Single-sample versus case-control sampling scheme for Positive Unlabeled data: the story of two scenarios
Jan Mielniczuk, Adam Wawrzeńczyk
TL;DR
The paper addresses how positive-unlabeled (PU) learning methods, especially those based on empirical risk minimization (ERM), can fail when applied across different data-labeling schemes. By deriving risk representations under the SCAR assumption for both single-sample (s-s) and case-control (c-c) settings, the authors show that the risk decompositions differ and that using a method tailored to one scenario on data from the other is only valid under rare equalities.
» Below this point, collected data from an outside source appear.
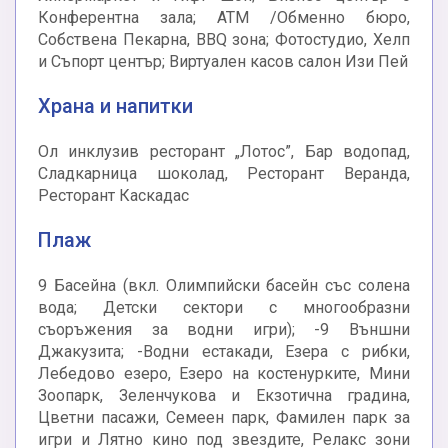
Конферентна зала; АТМ /Обменно бюро,
Собствена Пекарна, BBQ зона; Фотостудио, Хелп
и Съпорт център; Виртуален касов салон Изи Пей
Храна и напитки
Ол инклузив ресторант „Лотос”, Бар водопад,
Сладкарница шоколад, Ресторант Веранда,
Ресторант Каскадас
Плаж
9 Басейна (вкл. Олимпийски басейн със солена
вода; Детски сектори с многообразни
съоръжения за водни игри); -9 Външни
Джакузита; -Водни естакади, Езера с рибки,
Лебедово езеро, Езеро на костенурките, Мини
Зоопарк, Зеленчукова и Екзотична градина,
Цветни пасажи, Семеен парк, Фамилен парк за
игри и Лятно кино под звездите, Релакс зони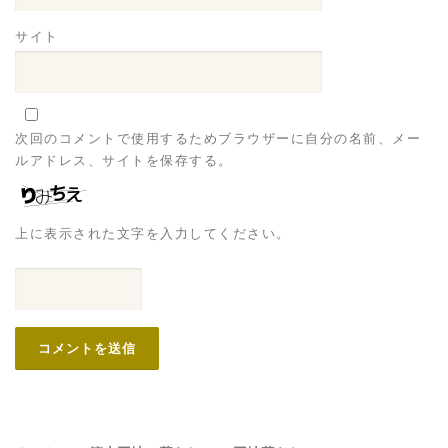
サイト
次回のコメントで使用するためブラウザーに自分の名前、メー
ルアドレス、サイトを保存する。
上に表示された文字を入力してください。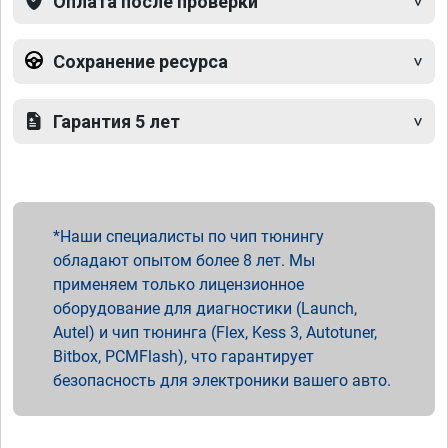
Оплата после проверки
Сохранение ресурса
Гарантия 5 лет
Наши специалисты по чип тюнингу
обладают опытом более 8 лет. Мы
применяем только лицензионное
оборудование для диагностики (Launch,
Autel) и чип тюнинга (Flex, Kess 3, Autotuner,
Bitbox, PCMFlash), что гарантирует
безопасность для электроники вашего авто.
They propose a scenario-aware PU method, nnPU_{ss}, and compare it to nnPU_{cc}, providing explicit empirical risk formulations for each setting and demonstrating through experiments on 18 datasets that mis-specified methods can overfit and perform poorly, especially at high label frequencies $c$. The results advocate aligning the learning objective with the data collection scheme and offer practical, code-backed guidance for scenario-aware PU inference with significant implications for PU-based ranking and evaluation in real-world applications. The work underscores the importance of changing the risk definition to reflect how unlabeled data are generated, enabling more robust and interpretable PU classifiers across diverse data collection contexts.
Abstract
In the paper we argue that performance of the classifiers based on Empirical Risk Minimization (ERM) for positive unlabeled data, which are designed for case-control sampling scheme may significantly deteriorate when applied to a single-sample scenario. We reveal why their behavior depends, in all but very specific cases, on the scenario. Also, we introduce a single-sample case analogue of the popular non-negative risk classifier designed for case-control data and compare its performance with the original proposal. We show that the significant differences occur between them, especiall when half or more positive of observations are labeled. The opposite case when ERM minimizer designed for the case-control case is applied for single-sample data is also considered and similar conclusions are drawn. Taking into account difference of scenarios requires a sole, but crucial, change in the definition of the Empirical Risk.